### Consigne 1
Transformez en liste numérotée les lignes des enregistrements de géolocalisation, en commençant à celle qui contient "country: JP" et en vous arrêtant après celle qui contient "latitude: 36.7241", sans les lignes vides. Laissez les images de côté.

### Extrait fourni
↓↓↓

Riad Sattouf "L'arabe du futur V"

Mis à jour le 09.12.20

min de lecture

Il publie "l'Arabe du futur V" et nous raconte ce que l'école française lui a apporté

Riad Sattouf

Qu’est-ce qui vous a conduit à faire le récit de votre enfance ? Comment s’y prend-on pour le construire ?

Il m’a fallu de nombreuses années de maturation. Je pense au projet de l’Arabe du Futur depuis longtemps, mais c’est seulement après l’échec au box-office de mon second film Jacky au royaume des filles, que j’ai pu trouver le temps et l’énergie nécessaires pour le mener à bien. Mes livres se font un peu tout seuls, je dois bien l’admettre, il y a une grande part d’inconscient qui s’exprime lors du processus d’écriture. À moi de le mettre en forme, mais je contrôle assez peu de choses finalement. Il y a énormément d’improvisation.

Vous vous décrivez comme un enfant puis un adolescent peu sûr de lui ; quelle a été la clé de votre émancipation ? Est-ce cette fameuse prof de dessin dont vous parlez ?

Disons que cette prof a rendu les choses possibles dans ma tête, mais le désir de faire des livres était là déjà, de manière embryonnaire. Je me suis choisi une identité, ne pouvant concilier entre l’identité « syrienne musulmane paysanne » et « française bretonne ». Cette identité choisie a été l’identité « Auteur ». J’ai eu envie de rejoindre le continent des gens qui font des livres ! Je voulais être un de ces créateurs à son bureau, tourmenté par ses livres. 

Vous avez été à l’école en Syrie puis en France : cette double expérience vous donne-t-elle un regard particulier sur l’école ?

↑↑↑

### Données affichées
↓↓↓

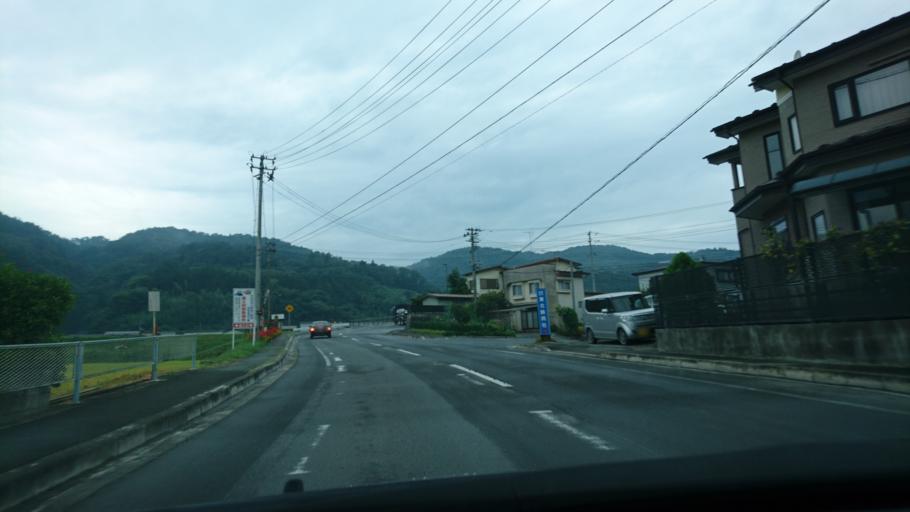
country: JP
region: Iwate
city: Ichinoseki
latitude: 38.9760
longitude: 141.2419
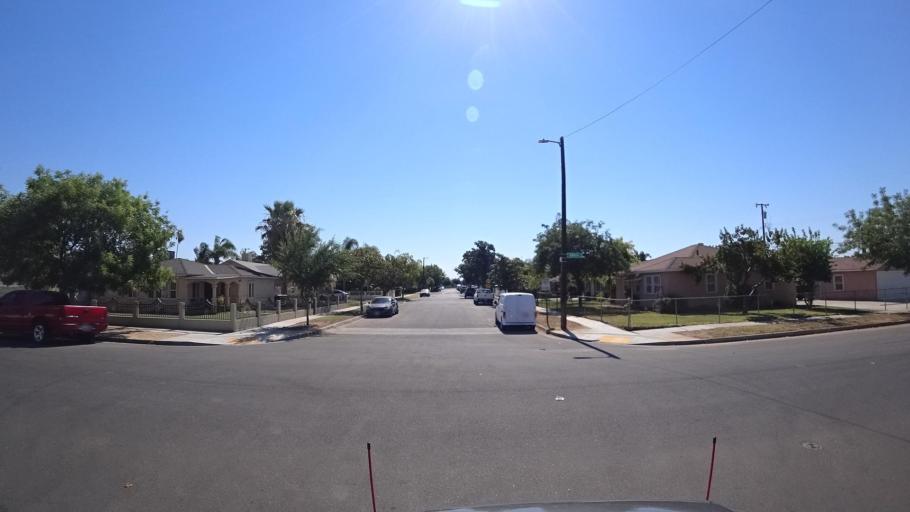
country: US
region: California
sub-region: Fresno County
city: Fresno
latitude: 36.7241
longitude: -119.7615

↑↑↑
↓↓↓

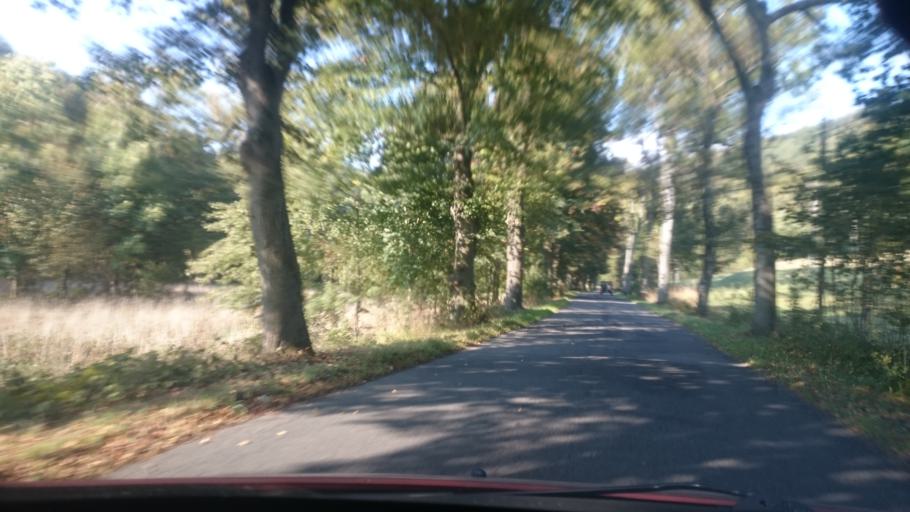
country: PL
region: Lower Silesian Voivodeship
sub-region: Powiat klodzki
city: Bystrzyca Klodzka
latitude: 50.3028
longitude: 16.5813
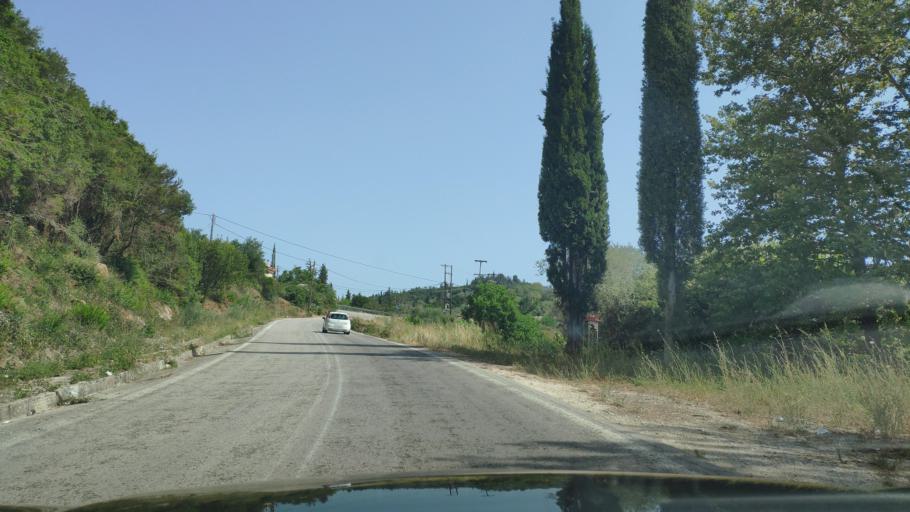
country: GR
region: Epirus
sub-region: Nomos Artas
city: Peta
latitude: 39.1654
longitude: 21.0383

↑↑↑
↓↓↓

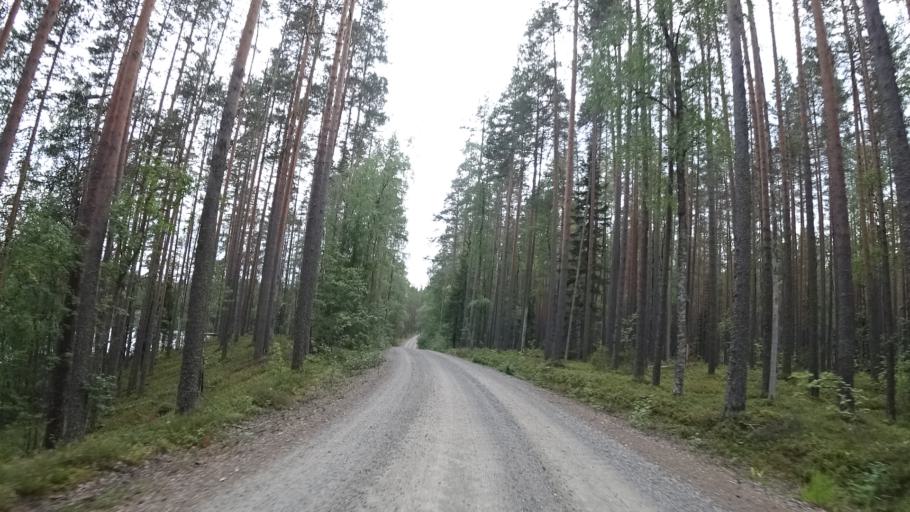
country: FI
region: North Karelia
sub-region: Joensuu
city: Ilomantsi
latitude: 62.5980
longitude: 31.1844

↑↑↑

### Consigne 2
Restituez mot pour mot le passage de l'extrait fourni qui commence aux mots "Mis à jour le" et s'arrête après "pour le construire ?".

### Résultat 1
1. country: JP
2. region: Iwate
3. city: Ichinoseki
4. latitude: 38.9760
5. longitude: 141.2419
6. country: US
7. region: California
8. sub-region: Fresno County
9. city: Fresno
10. latitude: 36.7241

### Résultat 2
Mis à jour le 09.12.20

min de lecture

Il publie "l'Arabe du futur V" et nous raconte ce que l'école française lui a apporté

Riad Sattouf

Qu’est-ce qui vous a conduit à faire le récit de votre enfance ? Comment s’y prend-on pour le construire ?